South Africa is the continent’s most industrialised nation, but the sluggish economy is burdened by an employment rate that tops 32 percent, one of the highest in the world, with young people most severely affected. Inequality within the country’s 62 million people is one of the highest in the world, a legacy of white-minority rule voted out in 1994. Around two-thirds of the population is estimated to live in poverty, according to the World Bank. The economy grew by only 0.6 percent in 2024, held back by failing infrastructure, including massive power outages blamed on years of corruption, mismanagement, and theft.

– ‘Pressing needs’ –

The government faced “very real, and pressing, service delivery needs that are vital to our developmental goals and which cannot be further postponed,” the minister said. His budget laid out more than one trillion rands ($54.4 billion) in spending over three years on improvements to the transport network, the energy delivery system, and water and sanitation projects. The tax service would be allocated funds to improve its capacity at revenue collection, with billions of rands said to be uncollected.

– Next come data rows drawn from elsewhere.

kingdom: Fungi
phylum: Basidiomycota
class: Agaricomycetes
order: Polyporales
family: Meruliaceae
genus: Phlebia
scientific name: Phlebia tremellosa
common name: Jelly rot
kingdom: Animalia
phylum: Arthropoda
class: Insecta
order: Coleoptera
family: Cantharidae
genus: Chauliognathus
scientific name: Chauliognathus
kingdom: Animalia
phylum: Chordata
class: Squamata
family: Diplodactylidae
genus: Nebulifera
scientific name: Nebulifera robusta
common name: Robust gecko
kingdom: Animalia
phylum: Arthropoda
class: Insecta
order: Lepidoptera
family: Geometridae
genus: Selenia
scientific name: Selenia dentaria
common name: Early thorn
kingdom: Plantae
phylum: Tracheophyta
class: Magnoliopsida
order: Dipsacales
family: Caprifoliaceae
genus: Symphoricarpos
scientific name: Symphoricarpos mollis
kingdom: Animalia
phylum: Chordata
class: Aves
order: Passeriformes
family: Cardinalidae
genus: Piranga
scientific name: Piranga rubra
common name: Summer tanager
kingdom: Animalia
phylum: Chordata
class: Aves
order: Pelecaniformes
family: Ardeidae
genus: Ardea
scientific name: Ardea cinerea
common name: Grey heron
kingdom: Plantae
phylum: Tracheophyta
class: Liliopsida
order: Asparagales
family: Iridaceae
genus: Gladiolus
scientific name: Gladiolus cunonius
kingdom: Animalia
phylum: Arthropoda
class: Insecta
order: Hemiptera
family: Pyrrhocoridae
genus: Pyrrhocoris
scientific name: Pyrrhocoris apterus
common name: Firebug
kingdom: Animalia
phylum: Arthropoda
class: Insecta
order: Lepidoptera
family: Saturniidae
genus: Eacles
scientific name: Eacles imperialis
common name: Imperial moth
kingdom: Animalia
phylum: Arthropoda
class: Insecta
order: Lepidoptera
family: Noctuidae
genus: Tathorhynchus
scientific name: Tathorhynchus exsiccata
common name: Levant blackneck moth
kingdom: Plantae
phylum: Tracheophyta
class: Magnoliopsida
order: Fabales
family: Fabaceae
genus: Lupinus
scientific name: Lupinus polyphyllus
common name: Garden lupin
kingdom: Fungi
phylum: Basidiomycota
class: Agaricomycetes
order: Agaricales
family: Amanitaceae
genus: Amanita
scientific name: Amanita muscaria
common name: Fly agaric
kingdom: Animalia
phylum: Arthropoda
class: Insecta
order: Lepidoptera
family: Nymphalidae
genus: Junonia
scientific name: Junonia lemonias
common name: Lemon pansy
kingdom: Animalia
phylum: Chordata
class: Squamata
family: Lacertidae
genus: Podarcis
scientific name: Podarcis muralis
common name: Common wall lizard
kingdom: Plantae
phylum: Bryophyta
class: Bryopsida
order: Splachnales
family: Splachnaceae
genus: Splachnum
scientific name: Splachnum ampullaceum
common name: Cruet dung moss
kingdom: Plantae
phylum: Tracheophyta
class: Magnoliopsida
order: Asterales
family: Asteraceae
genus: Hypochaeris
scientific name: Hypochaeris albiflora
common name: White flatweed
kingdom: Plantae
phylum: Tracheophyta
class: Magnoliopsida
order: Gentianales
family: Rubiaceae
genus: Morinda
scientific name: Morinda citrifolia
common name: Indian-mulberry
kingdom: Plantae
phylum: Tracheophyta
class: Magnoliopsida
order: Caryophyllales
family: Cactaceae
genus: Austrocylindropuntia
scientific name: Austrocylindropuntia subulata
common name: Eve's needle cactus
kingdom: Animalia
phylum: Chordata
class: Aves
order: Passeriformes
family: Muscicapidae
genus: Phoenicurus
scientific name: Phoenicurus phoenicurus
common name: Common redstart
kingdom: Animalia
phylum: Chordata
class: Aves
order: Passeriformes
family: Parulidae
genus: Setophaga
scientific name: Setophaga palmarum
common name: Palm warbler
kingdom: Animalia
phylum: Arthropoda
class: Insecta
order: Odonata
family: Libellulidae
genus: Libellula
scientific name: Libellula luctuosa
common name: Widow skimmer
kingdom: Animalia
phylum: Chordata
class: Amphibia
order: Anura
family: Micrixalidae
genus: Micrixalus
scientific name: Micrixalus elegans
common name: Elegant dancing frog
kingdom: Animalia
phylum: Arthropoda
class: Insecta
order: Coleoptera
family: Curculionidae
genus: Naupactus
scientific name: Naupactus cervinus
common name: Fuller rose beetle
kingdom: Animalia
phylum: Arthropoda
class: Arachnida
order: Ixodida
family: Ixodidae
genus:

The pro-business DA said that in its current form, the budget means “the people of South Africa will be poorer, and the future of the government is at risk.” It accused the ANC, the main party in the uneasy unity government installed after the May 2024 election, of not heeding warnings against tax increases. It would not give Godongwana’s budget the majority vote in parliament that it would need to pass, the party said in a statement.